%%

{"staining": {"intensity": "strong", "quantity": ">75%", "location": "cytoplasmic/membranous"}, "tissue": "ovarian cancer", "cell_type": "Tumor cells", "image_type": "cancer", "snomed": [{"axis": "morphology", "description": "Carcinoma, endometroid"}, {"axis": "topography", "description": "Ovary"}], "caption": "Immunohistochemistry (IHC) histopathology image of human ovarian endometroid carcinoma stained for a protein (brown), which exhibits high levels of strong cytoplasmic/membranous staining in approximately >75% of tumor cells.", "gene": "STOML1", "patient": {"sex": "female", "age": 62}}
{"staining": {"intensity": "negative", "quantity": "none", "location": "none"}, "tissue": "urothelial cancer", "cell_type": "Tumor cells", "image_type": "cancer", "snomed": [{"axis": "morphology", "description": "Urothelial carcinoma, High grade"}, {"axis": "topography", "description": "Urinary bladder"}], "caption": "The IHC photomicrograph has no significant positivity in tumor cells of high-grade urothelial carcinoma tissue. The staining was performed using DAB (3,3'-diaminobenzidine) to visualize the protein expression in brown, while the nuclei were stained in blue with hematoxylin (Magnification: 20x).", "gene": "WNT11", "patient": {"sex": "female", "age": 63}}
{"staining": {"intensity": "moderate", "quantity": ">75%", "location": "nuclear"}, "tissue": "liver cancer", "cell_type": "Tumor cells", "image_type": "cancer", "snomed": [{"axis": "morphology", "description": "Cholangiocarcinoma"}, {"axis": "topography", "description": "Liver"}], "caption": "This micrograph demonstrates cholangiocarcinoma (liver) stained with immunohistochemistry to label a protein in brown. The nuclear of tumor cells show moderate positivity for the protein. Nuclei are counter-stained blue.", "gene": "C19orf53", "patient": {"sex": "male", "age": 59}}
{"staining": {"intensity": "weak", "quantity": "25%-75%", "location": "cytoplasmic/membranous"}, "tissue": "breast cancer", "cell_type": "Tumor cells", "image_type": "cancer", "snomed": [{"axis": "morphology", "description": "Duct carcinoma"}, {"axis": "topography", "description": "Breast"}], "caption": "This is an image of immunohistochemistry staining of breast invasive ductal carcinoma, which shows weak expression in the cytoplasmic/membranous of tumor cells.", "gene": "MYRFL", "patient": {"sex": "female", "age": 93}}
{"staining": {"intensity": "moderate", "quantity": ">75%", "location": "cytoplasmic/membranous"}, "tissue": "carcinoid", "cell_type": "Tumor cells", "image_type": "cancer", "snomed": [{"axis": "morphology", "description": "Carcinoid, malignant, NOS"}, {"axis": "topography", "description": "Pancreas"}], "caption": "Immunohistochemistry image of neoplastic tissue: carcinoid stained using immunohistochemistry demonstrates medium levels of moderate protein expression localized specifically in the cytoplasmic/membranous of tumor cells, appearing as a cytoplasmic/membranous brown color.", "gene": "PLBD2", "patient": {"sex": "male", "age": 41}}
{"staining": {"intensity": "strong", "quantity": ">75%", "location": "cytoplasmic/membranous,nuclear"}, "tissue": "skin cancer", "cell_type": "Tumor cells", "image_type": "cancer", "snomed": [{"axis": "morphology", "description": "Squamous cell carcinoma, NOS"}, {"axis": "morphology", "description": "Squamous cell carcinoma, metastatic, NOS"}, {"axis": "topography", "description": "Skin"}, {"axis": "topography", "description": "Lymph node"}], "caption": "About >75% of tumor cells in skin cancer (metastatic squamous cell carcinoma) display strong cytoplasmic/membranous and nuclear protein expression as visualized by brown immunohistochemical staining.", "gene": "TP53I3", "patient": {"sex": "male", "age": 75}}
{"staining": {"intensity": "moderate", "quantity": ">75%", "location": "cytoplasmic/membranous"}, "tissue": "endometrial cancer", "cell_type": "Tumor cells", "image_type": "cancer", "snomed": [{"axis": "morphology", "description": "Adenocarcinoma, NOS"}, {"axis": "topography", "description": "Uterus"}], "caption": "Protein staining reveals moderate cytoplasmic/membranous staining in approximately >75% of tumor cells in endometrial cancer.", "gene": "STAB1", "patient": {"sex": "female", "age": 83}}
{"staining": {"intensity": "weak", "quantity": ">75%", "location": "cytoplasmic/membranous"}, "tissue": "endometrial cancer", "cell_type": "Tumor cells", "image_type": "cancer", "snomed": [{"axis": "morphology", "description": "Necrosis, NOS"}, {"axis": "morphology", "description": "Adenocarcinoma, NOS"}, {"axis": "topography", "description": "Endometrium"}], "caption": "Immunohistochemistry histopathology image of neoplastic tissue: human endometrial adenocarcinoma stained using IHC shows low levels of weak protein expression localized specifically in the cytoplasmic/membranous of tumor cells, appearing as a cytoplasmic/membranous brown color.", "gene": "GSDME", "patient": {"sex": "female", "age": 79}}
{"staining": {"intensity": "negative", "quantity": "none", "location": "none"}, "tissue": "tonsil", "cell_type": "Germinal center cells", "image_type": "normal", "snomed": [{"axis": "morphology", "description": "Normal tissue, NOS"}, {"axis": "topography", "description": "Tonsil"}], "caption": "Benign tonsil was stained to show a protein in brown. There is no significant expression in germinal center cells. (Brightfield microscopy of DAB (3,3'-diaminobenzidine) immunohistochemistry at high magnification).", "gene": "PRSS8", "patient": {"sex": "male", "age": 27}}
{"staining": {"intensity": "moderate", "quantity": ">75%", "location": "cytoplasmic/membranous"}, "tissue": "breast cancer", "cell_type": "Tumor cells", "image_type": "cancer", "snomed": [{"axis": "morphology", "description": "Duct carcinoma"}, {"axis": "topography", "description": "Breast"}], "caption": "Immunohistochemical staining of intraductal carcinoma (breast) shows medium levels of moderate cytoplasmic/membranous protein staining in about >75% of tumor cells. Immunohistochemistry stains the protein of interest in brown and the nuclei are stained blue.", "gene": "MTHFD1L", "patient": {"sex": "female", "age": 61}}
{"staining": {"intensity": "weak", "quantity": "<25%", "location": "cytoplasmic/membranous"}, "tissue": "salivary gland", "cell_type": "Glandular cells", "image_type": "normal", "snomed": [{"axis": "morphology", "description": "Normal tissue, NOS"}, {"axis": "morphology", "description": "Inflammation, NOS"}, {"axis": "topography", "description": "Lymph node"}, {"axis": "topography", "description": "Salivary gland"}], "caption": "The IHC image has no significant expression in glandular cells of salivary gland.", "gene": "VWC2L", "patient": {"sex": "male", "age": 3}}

%%

▸ **INSTRUCTIONS TO FOLLOW**
Search the entries for the line holding "tonsil was stained". Return that line and the ones after it through the last, exactly.

▸ **YOUR RESPONSE**
{"staining": {"intensity": "negative", "quantity": "none", "location": "none"}, "tissue": "tonsil", "cell_type": "Germinal center cells", "image_type": "normal", "snomed": [{"axis": "morphology", "description": "Normal tissue, NOS"}, {"axis": "topography", "description": "Tonsil"}], "caption": "Benign tonsil was stained to show a protein in brown. There is no significant expression in germinal center cells. (Brightfield microscopy of DAB (3,3'-diaminobenzidine) immunohistochemistry at high magnification).", "gene": "PRSS8", "patient": {"sex": "male", "age": 27}}
{"staining": {"intensity": "moderate", "quantity": ">75%", "location": "cytoplasmic/membranous"}, "tissue": "breast cancer", "cell_type": "Tumor cells", "image_type": "cancer", "snomed": [{"axis": "morphology", "description": "Duct carcinoma"}, {"axis": "topography", "description": "Breast"}], "caption": "Immunohistochemical staining of intraductal carcinoma (breast) shows medium levels of moderate cytoplasmic/membranous protein staining in about >75% of tumor cells. Immunohistochemistry stains the protein of interest in brown and the nuclei are stained blue.", "gene": "MTHFD1L", "patient": {"sex": "female", "age": 61}}
{"staining": {"intensity": "weak", "quantity": "<25%", "location": "cytoplasmic/membranous"}, "tissue": "salivary gland", "cell_type": "Glandular cells", "image_type": "normal", "snomed": [{"axis": "morphology", "description": "Normal tissue, NOS"}, {"axis": "morphology", "description": "Inflammation, NOS"}, {"axis": "topography", "description": "Lymph node"}, {"axis": "topography", "description": "Salivary gland"}], "caption": "The IHC image has no significant expression in glandular cells of salivary gland.", "gene": "VWC2L", "patient": {"sex": "male", "age": 3}}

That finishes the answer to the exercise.